Problem details:
Every line of the listing must be repeated exactly.

Source information:
*-*-*
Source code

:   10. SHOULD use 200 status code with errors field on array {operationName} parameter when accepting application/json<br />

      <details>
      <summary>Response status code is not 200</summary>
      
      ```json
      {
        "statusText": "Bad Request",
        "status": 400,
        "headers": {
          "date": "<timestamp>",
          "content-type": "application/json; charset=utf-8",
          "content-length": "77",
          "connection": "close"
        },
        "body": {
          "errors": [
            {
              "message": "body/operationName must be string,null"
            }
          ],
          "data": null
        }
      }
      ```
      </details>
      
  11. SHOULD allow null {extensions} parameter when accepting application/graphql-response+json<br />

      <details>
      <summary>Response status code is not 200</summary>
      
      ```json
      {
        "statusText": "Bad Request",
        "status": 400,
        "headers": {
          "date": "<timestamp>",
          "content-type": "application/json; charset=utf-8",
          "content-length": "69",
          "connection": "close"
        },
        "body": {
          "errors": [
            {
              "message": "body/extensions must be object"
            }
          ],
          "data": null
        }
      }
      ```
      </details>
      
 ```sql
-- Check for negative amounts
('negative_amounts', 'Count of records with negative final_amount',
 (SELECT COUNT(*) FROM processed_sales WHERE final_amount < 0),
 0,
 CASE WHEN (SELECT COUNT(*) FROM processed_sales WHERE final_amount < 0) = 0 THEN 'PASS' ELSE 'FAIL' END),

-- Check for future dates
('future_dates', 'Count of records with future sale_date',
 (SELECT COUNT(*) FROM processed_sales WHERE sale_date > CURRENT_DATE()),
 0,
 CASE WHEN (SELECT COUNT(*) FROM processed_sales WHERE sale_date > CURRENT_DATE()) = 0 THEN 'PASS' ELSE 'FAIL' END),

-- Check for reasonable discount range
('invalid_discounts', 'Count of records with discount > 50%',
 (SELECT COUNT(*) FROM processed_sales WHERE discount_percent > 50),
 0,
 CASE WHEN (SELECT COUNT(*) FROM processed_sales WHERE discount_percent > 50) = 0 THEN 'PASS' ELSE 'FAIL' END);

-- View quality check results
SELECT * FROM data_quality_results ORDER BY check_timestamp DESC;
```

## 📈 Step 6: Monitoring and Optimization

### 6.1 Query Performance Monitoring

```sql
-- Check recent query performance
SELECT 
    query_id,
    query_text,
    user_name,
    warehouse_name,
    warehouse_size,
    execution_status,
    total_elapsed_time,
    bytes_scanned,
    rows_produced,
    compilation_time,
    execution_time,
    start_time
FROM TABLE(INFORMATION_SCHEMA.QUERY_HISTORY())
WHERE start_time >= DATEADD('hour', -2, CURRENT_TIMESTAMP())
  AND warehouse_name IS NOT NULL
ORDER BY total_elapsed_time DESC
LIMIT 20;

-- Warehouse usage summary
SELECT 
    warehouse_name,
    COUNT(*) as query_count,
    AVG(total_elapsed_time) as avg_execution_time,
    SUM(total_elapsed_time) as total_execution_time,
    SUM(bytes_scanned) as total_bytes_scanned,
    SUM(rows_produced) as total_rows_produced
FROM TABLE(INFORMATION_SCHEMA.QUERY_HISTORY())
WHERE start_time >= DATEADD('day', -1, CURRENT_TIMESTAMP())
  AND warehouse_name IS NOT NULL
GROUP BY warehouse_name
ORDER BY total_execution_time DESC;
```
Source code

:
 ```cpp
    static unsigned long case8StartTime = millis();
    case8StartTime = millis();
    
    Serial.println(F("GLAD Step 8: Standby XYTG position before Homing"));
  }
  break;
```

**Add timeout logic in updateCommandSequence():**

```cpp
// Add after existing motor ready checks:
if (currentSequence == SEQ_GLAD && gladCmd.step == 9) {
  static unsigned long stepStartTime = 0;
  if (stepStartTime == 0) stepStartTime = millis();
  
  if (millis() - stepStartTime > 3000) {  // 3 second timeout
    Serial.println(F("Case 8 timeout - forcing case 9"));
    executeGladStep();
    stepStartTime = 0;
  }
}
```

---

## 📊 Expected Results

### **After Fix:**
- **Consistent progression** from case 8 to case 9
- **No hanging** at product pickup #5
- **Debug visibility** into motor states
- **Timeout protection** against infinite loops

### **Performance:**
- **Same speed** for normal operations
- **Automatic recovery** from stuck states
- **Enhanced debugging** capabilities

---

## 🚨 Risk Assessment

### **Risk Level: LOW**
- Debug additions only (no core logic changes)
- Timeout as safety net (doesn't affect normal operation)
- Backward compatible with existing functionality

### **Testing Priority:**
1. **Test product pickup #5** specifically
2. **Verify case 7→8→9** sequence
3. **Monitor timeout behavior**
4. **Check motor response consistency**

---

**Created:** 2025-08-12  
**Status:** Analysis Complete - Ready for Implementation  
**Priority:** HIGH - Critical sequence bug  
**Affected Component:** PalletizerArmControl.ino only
*-*-*
Response area:
Source code

:   10. SHOULD use 200 status code with errors field on array {operationName} parameter when accepting application/json<br />

      <details>
      <summary>Response status code is not 200</summary>
      
      ```json
      {
        "statusText": "Bad Request",
        "status": 400,
        "headers": {
          "date": "<timestamp>",
          "content-type": "application/json; charset=utf-8",
          "content-length": "77",
          "connection": "close"
        },
        "body": {
          "errors": [
            {
              "message": "body/operationName must be string,null"
            }
          ],
          "data": null
        }
      }
      ```
      </details>
      
  11. SHOULD allow null {extensions} parameter when accepting application/graphql-response+json<br />

      <details>
      <summary>Response status code is not 200</summary>
      
      ```json
      {
        "statusText": "Bad Request",
        "status": 400,
        "headers": {
          "date": "<timestamp>",
          "content-type": "application/json; charset=utf-8",
          "content-length": "69",
          "connection": "close"
        },
        "body": {
          "errors": [
            {
              "message": "body/extensions must be object"
            }
          ],
          "data": null
        }
      }
      ```
      </details>
      
 ```sql
-- Check for negative amounts
('negative_amounts', 'Count of records with negative final_amount',
 (SELECT COUNT(*) FROM processed_sales WHERE final_amount < 0),
 0,
 CASE WHEN (SELECT COUNT(*) FROM processed_sales WHERE final_amount < 0) = 0 THEN 'PASS' ELSE 'FAIL' END),

-- Check for future dates
('future_dates', 'Count of records with future sale_date',
 (SELECT COUNT(*) FROM processed_sales WHERE sale_date > CURRENT_DATE()),
 0,
 CASE WHEN (SELECT COUNT(*) FROM processed_sales WHERE sale_date > CURRENT_DATE()) = 0 THEN 'PASS' ELSE 'FAIL' END),

-- Check for reasonable discount range
('invalid_discounts', 'Count of records with discount > 50%',
 (SELECT COUNT(*) FROM processed_sales WHERE discount_percent > 50),
 0,
 CASE WHEN (SELECT COUNT(*) FROM processed_sales WHERE discount_percent > 50) = 0 THEN 'PASS' ELSE 'FAIL' END);

-- View quality check results
SELECT * FROM data_quality_results ORDER BY check_timestamp DESC;
```

## 📈 Step 6: Monitoring and Optimization

### 6.1 Query Performance Monitoring

```sql
-- Check recent query performance
SELECT 
    query_id,
    query_text,
    user_name,
    warehouse_name,
    warehouse_size,
    execution_status,
    total_elapsed_time,
    bytes_scanned,
    rows_produced,
    compilation_time,
    execution_time,
    start_time
FROM TABLE(INFORMATION_SCHEMA.QUERY_HISTORY())
WHERE start_time >= DATEADD('hour', -2, CURRENT_TIMESTAMP())
  AND warehouse_name IS NOT NULL
ORDER BY total_elapsed_time DESC
LIMIT 20;

-- Warehouse usage summary
SELECT 
    warehouse_name,
    COUNT(*) as query_count,
    AVG(total_elapsed_time) as avg_execution_time,
    SUM(total_elapsed_time) as total_execution_time,
    SUM(bytes_scanned) as total_bytes_scanned,
    SUM(rows_produced) as total_rows_produced
FROM TABLE(INFORMATION_SCHEMA.QUERY_HISTORY())
WHERE start_time >= DATEADD('day', -1, CURRENT_TIMESTAMP())
  AND warehouse_name IS NOT NULL
GROUP BY warehouse_name
ORDER BY total_execution_time DESC;
```
Source code

:
 ```cpp
    static unsigned long case8StartTime = millis();
    case8StartTime = millis();
    
    Serial.println(F("GLAD Step 8: Standby XYTG position before Homing"));
  }
  break;
```

**Add timeout logic in updateCommandSequence():**

```cpp
// Add after existing motor ready checks:
if (currentSequence == SEQ_GLAD && gladCmd.step == 9) {
  static unsigned long stepStartTime = 0;
  if (stepStartTime == 0) stepStartTime = millis();
  
  if (millis() - stepStartTime > 3000) {  // 3 second timeout
    Serial.println(F("Case 8 timeout - forcing case 9"));
    executeGladStep();
    stepStartTime = 0;
  }
}
```

---

## 📊 Expected Results

### **After Fix:**
- **Consistent progression** from case 8 to case 9
- **No hanging** at product pickup #5
- **Debug visibility** into motor states
- **Timeout protection** against infinite loops

### **Performance:**
- **Same speed** for normal operations
- **Automatic recovery** from stuck states
- **Enhanced debugging** capabilities

---

## 🚨 Risk Assessment

### **Risk Level: LOW**
- Debug additions only (no core logic changes)
- Timeout as safety net (doesn't affect normal operation)
- Backward compatible with existing functionality

### **Testing Priority:**
1. **Test product pickup #5** specifically
2. **Verify case 7→8→9** sequence
3. **Monitor timeout behavior**
4. **Check motor response consistency**

---

**Created:** 2025-08-12  
**Status:** Analysis Complete - Ready for Implementation  
**Priority:** HIGH - Critical sequence bug  
**Affected Component:** PalletizerArmControl.ino only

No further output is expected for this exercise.